Required work:
Reproduce the records word for word, starting at their first line and ending at the line that contains "Longitude, latitude, GPS", with both of those lines included.

Supplied material:

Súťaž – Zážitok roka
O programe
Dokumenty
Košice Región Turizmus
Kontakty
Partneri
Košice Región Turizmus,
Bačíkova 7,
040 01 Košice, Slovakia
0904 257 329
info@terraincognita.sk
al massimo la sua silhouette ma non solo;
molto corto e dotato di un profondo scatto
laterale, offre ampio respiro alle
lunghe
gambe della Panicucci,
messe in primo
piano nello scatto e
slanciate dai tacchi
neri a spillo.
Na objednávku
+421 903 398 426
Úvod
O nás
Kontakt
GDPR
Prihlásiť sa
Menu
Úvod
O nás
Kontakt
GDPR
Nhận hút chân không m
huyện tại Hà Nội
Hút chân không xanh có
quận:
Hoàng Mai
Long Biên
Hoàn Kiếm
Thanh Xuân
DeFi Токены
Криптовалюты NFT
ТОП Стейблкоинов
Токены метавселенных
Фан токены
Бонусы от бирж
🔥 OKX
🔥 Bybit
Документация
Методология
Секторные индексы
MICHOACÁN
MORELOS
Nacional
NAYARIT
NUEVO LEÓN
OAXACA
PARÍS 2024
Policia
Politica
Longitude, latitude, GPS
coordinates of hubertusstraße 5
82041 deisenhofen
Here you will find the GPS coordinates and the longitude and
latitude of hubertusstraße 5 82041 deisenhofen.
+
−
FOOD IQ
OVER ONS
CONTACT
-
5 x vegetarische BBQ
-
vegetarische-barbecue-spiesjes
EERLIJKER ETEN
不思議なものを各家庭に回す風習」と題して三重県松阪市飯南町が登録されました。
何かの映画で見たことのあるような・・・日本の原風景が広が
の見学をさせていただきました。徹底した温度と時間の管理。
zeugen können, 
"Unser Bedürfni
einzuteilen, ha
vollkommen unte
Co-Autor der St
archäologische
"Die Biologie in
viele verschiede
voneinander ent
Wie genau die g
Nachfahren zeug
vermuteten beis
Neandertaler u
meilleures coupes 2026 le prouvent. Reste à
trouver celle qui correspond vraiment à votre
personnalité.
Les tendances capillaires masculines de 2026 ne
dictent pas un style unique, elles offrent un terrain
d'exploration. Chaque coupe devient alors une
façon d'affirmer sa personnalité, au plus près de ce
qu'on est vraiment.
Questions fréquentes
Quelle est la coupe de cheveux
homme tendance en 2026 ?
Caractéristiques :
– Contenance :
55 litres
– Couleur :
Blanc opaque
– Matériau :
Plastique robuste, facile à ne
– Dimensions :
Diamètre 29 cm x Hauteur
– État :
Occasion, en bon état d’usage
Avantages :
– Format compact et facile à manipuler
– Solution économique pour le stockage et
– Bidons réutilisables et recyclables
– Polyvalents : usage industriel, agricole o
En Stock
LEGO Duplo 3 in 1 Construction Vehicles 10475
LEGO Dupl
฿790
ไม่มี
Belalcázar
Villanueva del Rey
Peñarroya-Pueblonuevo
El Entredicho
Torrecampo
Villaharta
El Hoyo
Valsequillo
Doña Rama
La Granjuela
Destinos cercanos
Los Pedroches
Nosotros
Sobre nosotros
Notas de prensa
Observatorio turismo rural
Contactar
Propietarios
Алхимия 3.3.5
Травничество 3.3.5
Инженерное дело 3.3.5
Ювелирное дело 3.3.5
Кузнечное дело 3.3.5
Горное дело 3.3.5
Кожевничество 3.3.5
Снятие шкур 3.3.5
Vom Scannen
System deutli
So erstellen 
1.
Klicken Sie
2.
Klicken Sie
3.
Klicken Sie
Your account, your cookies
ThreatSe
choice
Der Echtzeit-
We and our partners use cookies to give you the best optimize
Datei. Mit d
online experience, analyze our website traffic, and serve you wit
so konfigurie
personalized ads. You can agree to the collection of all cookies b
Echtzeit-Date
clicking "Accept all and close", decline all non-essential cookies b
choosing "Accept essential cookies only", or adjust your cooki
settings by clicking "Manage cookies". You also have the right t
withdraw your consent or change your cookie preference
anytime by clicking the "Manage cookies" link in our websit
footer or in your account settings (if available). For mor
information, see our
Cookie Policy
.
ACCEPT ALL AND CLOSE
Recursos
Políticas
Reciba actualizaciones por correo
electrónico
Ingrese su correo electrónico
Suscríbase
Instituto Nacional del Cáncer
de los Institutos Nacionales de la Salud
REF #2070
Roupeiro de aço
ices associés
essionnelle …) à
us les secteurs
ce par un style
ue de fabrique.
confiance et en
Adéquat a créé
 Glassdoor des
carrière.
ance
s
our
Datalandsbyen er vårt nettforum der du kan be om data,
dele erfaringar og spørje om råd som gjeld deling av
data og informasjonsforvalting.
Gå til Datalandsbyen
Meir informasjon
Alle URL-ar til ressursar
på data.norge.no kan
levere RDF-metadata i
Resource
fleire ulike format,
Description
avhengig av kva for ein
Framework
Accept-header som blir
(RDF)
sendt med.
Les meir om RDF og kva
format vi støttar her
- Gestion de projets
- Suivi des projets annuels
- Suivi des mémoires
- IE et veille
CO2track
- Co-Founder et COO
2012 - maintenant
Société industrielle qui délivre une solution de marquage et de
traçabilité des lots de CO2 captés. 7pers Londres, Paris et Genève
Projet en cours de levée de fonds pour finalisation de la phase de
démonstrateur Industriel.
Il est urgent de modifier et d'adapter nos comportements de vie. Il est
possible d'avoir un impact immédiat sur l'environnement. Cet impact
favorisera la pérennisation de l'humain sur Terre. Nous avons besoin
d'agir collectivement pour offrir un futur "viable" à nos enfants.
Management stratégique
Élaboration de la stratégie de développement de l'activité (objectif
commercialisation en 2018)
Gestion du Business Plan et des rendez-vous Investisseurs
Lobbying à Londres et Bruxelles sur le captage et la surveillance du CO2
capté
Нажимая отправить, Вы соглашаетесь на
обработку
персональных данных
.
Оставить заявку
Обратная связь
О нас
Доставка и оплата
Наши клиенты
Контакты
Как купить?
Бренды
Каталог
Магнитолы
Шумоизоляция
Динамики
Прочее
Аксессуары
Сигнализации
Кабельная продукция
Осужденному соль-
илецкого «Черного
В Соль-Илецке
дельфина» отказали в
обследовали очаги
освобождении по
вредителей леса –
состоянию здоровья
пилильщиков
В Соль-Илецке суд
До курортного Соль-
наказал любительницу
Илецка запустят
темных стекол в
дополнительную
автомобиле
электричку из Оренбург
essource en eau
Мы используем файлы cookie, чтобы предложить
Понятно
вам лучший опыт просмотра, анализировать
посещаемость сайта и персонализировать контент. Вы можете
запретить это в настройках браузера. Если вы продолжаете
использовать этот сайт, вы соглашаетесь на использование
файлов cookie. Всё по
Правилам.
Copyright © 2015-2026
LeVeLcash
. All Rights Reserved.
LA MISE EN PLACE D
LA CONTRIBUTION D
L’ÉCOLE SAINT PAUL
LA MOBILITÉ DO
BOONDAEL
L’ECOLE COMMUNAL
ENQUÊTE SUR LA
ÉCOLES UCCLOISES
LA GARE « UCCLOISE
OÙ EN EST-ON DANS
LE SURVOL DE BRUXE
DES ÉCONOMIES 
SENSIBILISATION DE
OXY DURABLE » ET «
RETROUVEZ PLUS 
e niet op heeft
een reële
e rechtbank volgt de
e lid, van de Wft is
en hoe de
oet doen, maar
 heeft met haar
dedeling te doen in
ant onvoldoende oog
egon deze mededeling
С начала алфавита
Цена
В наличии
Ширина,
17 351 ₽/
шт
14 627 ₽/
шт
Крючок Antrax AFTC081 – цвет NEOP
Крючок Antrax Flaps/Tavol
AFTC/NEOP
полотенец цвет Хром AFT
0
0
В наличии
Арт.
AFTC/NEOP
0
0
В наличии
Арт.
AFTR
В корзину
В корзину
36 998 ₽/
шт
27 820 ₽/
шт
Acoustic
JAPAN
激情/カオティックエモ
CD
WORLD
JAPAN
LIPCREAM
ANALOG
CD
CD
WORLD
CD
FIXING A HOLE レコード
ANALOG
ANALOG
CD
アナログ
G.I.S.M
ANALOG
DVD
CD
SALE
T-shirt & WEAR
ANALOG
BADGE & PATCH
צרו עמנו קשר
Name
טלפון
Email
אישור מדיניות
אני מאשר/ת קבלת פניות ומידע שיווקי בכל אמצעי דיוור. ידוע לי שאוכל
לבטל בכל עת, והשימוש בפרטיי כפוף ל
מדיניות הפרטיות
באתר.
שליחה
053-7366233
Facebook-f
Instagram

Exercise solution:
Súťaž – Zážitok roka
O programe
Dokumenty
Košice Región Turizmus
Kontakty
Partneri
Košice Región Turizmus,
Bačíkova 7,
040 01 Košice, Slovakia
0904 257 329
info@terraincognita.sk
al massimo la sua silhouette ma non solo;
molto corto e dotato di un profondo scatto
laterale, offre ampio respiro alle
lunghe
gambe della Panicucci,
messe in primo
piano nello scatto e
slanciate dai tacchi
neri a spillo.
Na objednávku
+421 903 398 426
Úvod
O nás
Kontakt
GDPR
Prihlásiť sa
Menu
Úvod
O nás
Kontakt
GDPR
Nhận hút chân không m
huyện tại Hà Nội
Hút chân không xanh có
quận:
Hoàng Mai
Long Biên
Hoàn Kiếm
Thanh Xuân
DeFi Токены
Криптовалюты NFT
ТОП Стейблкоинов
Токены метавселенных
Фан токены
Бонусы от бирж
🔥 OKX
🔥 Bybit
Документация
Методология
Секторные индексы
MICHOACÁN
MORELOS
Nacional
NAYARIT
NUEVO LEÓN
OAXACA
PARÍS 2024
Policia
Politica
Longitude, latitude, GPS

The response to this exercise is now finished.